Financials
CS-Kunden zogen im dritten Quartal 12,9 Milliarden Franken an Vermögenswerten ab. Die Abflüsse konnten noch nicht rückgängig gemacht werden.
28. Oktober 2022 • Beat Schmid

Die Börse hat die Umbaupläne der Credit Suisse mit einem kräftigen Daumen nach unten quittiert. Die Aktien verloren bis Handelsschluss über 18 Prozent, ein historischer Taucher. Nicht goutiert wurde offenbar, dass die Bank eine Kapitalerhöhung um 4 Milliarden Franken ankündigte.

Diese hat einen Verwässerungseffekt von etwa 24 Prozent. Wenn nun die Aktien um 18 Prozent gefallen sind, bedeutet das, dass diese Verwässerung entgegen der Einschätzung von einigen Analysten noch nicht in den Titeln eingepreist war.

Die CS hat sich in den letzten Wochen stets dagegen gewehrt, wenn Gerüchte über eine Kapitalerhöhung auftauchten. Insbesondere ein Artikel von Reuters über Gespräche mit möglichen Geldgebern löste eine Reihe von Gegenmassnahmen aus. Die Bank hielt kurz darauf in einem Statement fest, dass sie die nötigen Mittel durch Verkäufe von Beteiligungen und Vermögenswerten beschaffen möchte. Eine Kapitalerhöhung wurde so indirekt dementiert. Es war ein falsches Dementi, wie sich gestern herausstellte.

Die Bank leidet weiter unter Abflüssen

Auch sagte sie in Gesprächen, dass sie keine Probleme mit der Liquidität habe. Diese Aussagen entpuppten sich jedoch als falsch, wie man im verkürzten Quartalsbericht nachlesen kann, der gestern veröffentlicht wurde. Eine eine oder mehrere ihrer Einheiten haben gegen die Liquiditätsvorschriften verstossen, als Einleger ihr Geld aufgrund von Spekulationen über den Sanierungsplan abzogen.

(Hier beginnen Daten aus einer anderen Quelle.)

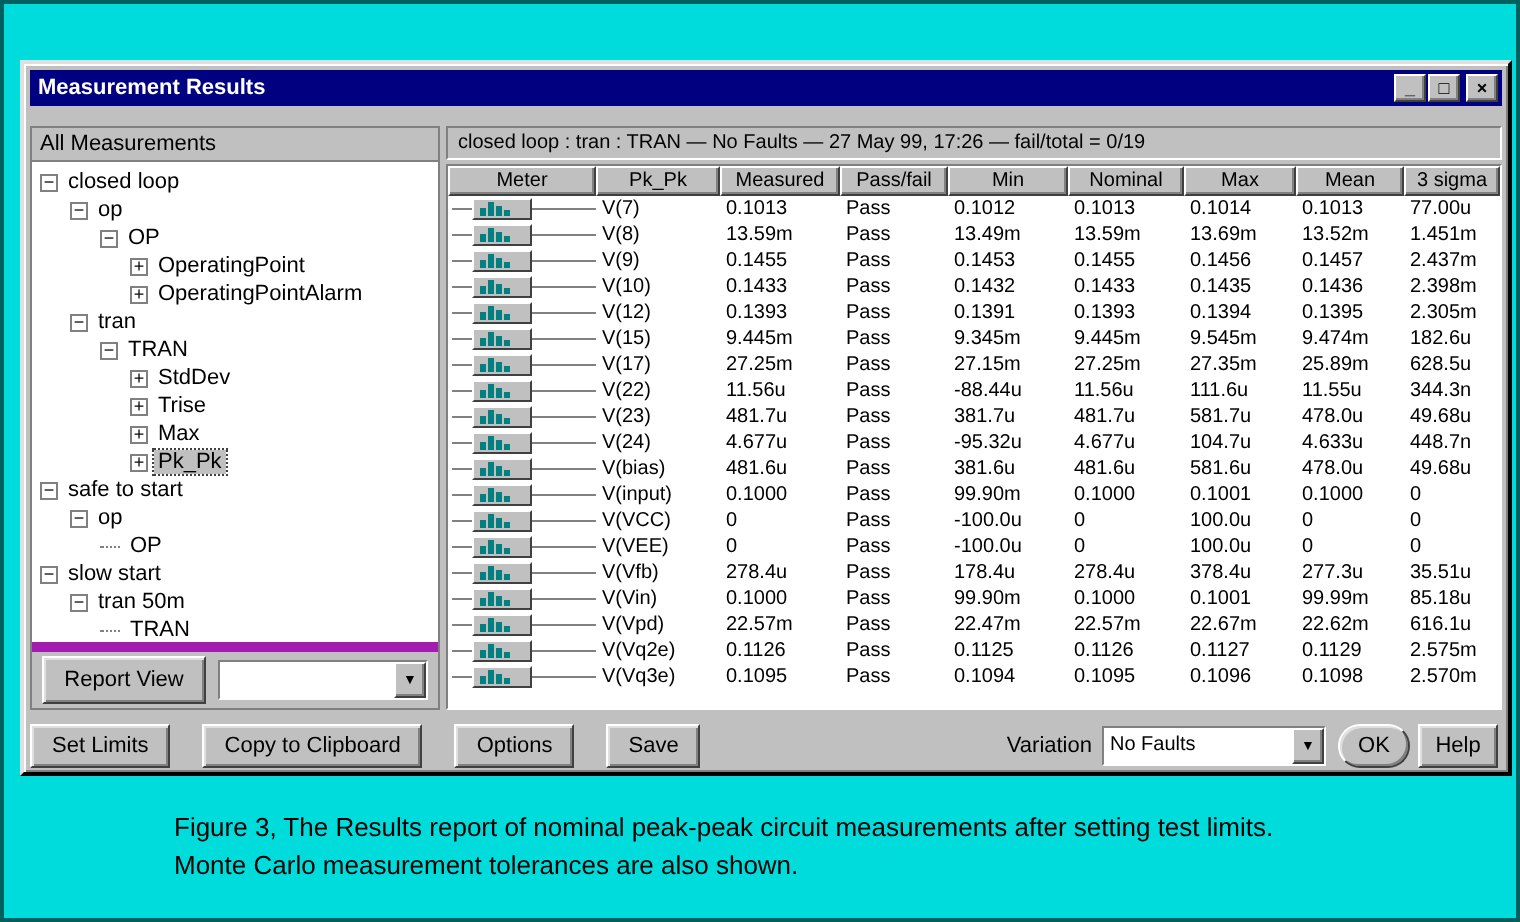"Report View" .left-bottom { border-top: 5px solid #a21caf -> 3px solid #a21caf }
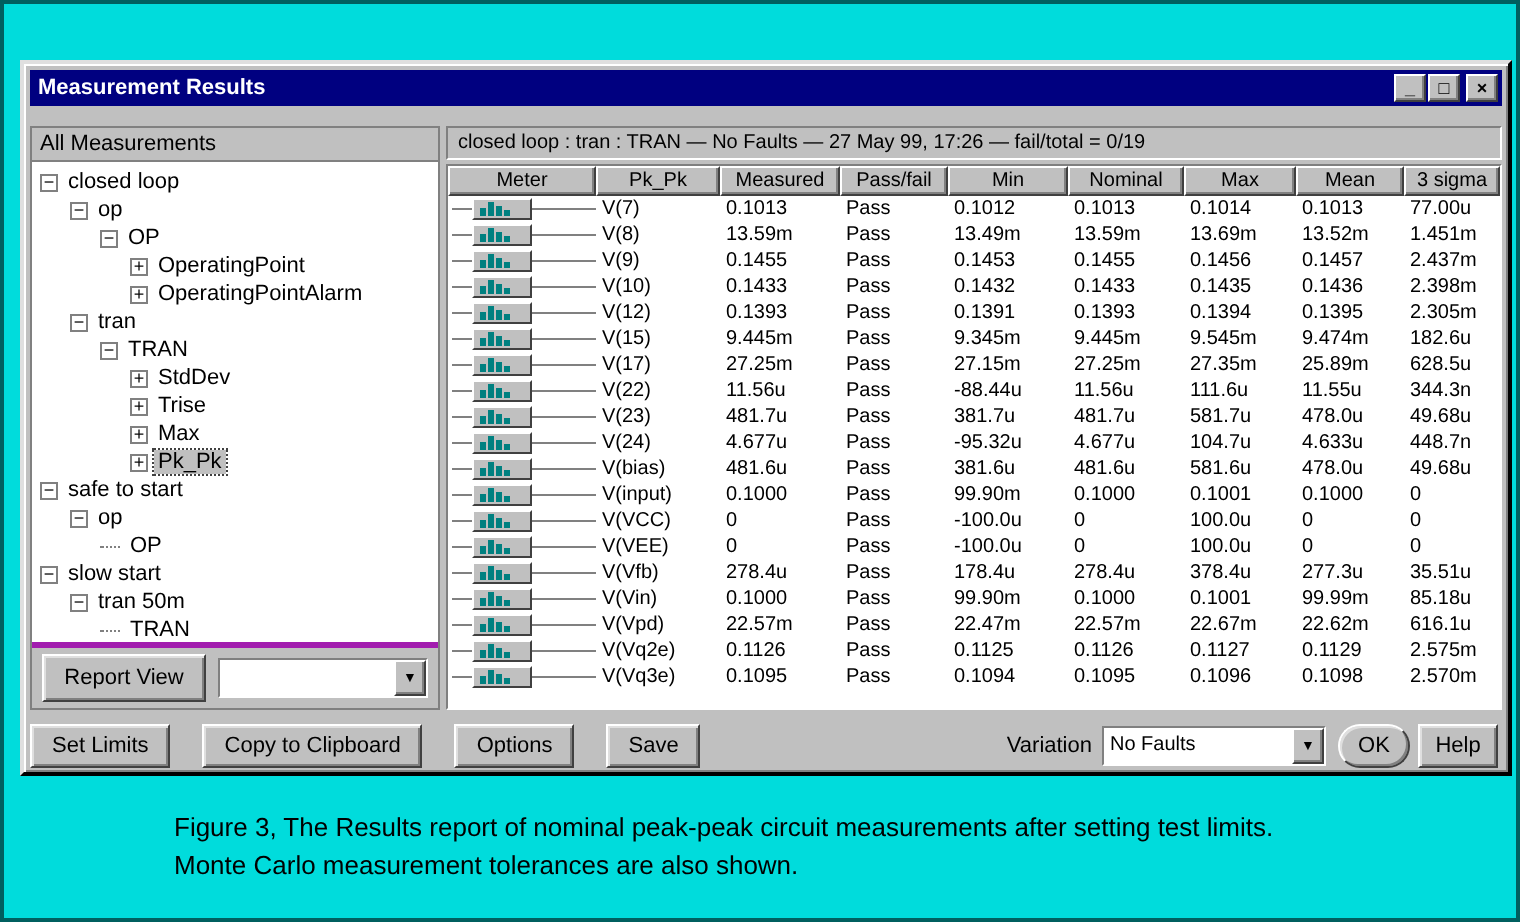"Set Limits" .action-buttons { gap: 16px -> 4px }
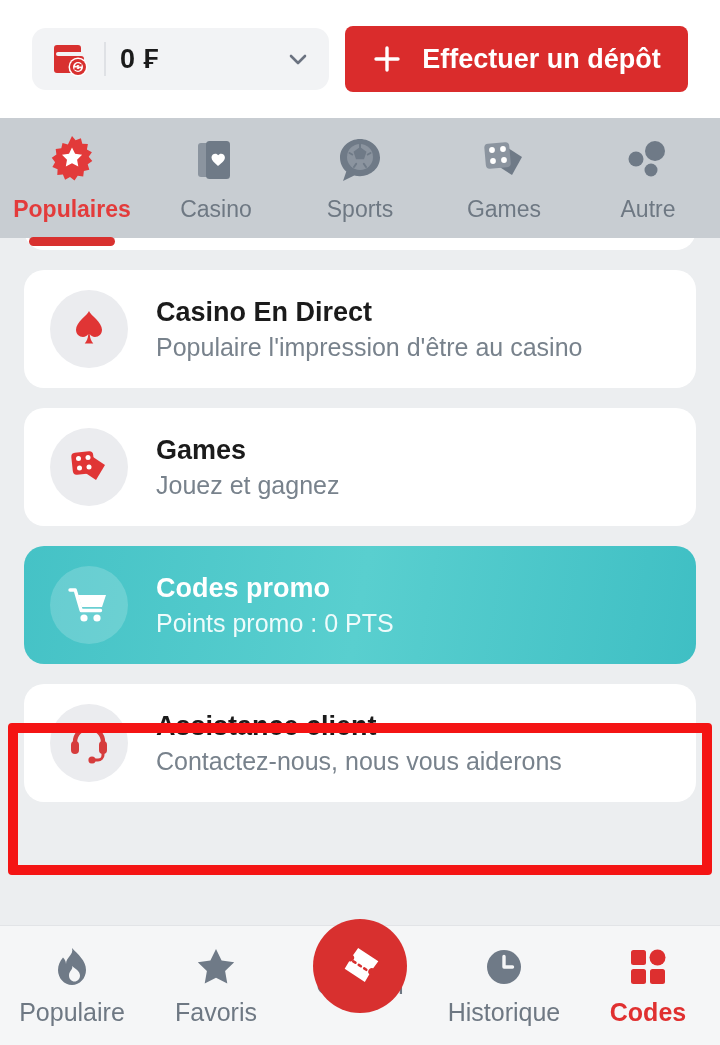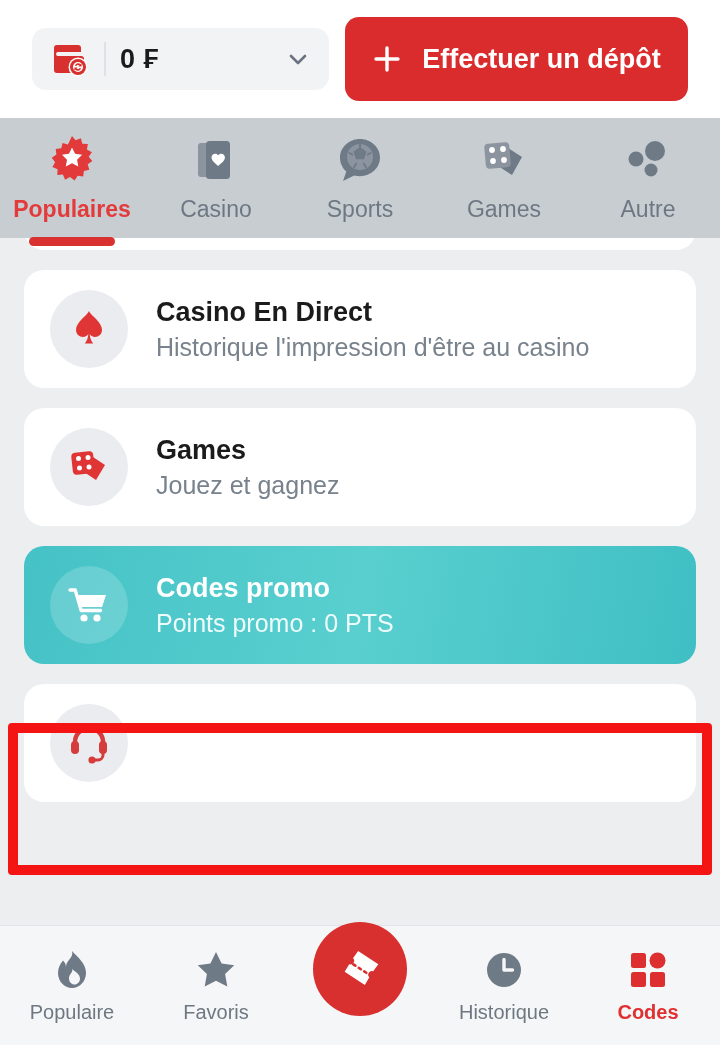"Effectuer un dépôt" .deposit-btn { border-radius: 14px -> 8px; height: 84px -> 66px }
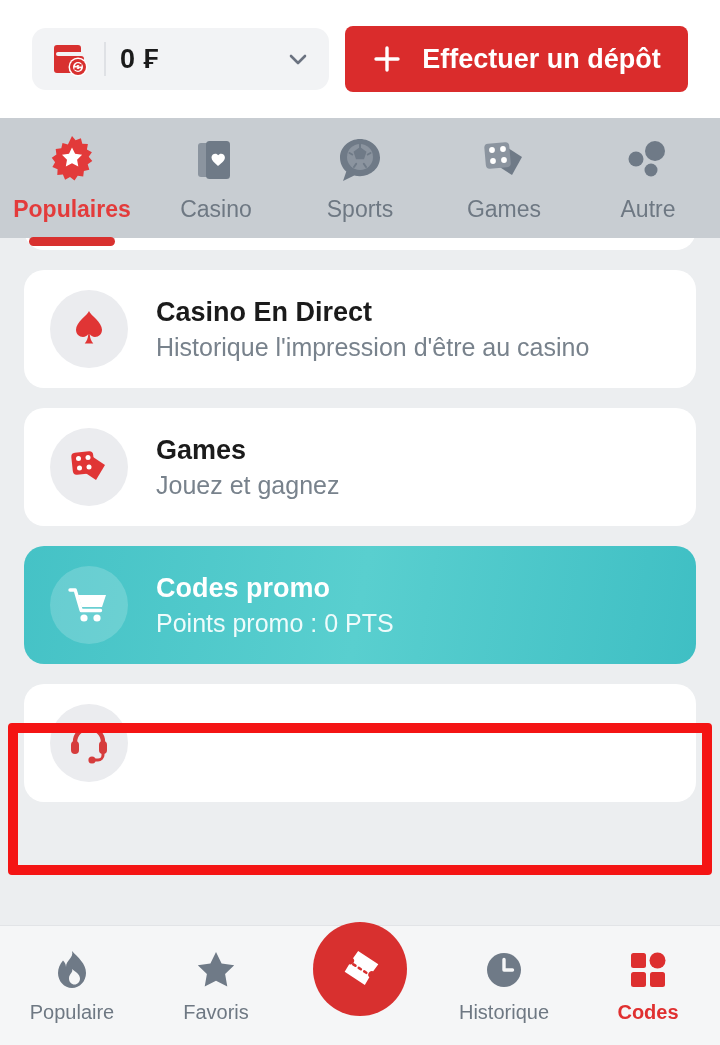"Historique l'impression d'être au casino" span.card-sub { text: Historique -> Populaire }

Wie die Bank im Quartalsbericht schreibt, verzeichnete sie in den ersten zwei Oktoberwochen “aufgrund einer negativen Berichterstattung in den Medien und sozialen Netzwerken, die sich auf unzutreffende Gerüchte stützte, erhebliche Abflüsse von Einlagen und verwalteten Vermögen”. Und weiter schreibt sie: “Obwohl sich diese Abflüsse seit dem betreffenden Zeitraum stabilisiert haben, konnten sie noch nicht rückgängig gemacht werden.” Die Bank leidet also weiterhin unter Abzügen von Kundengeldern.

CS-Kunden zogen im dritten Quartal 12,9 Milliarden Franken an Vermögenswerten ab. Wie die CS in einem Statement erklärte, habe sie in den Wochen vor der Bekanntgabe ihres Restrukturierungsplans ihren Zugang zu den Refinanzierungsmärkten eingeschränkt, was die Situation offenbar verschärfte.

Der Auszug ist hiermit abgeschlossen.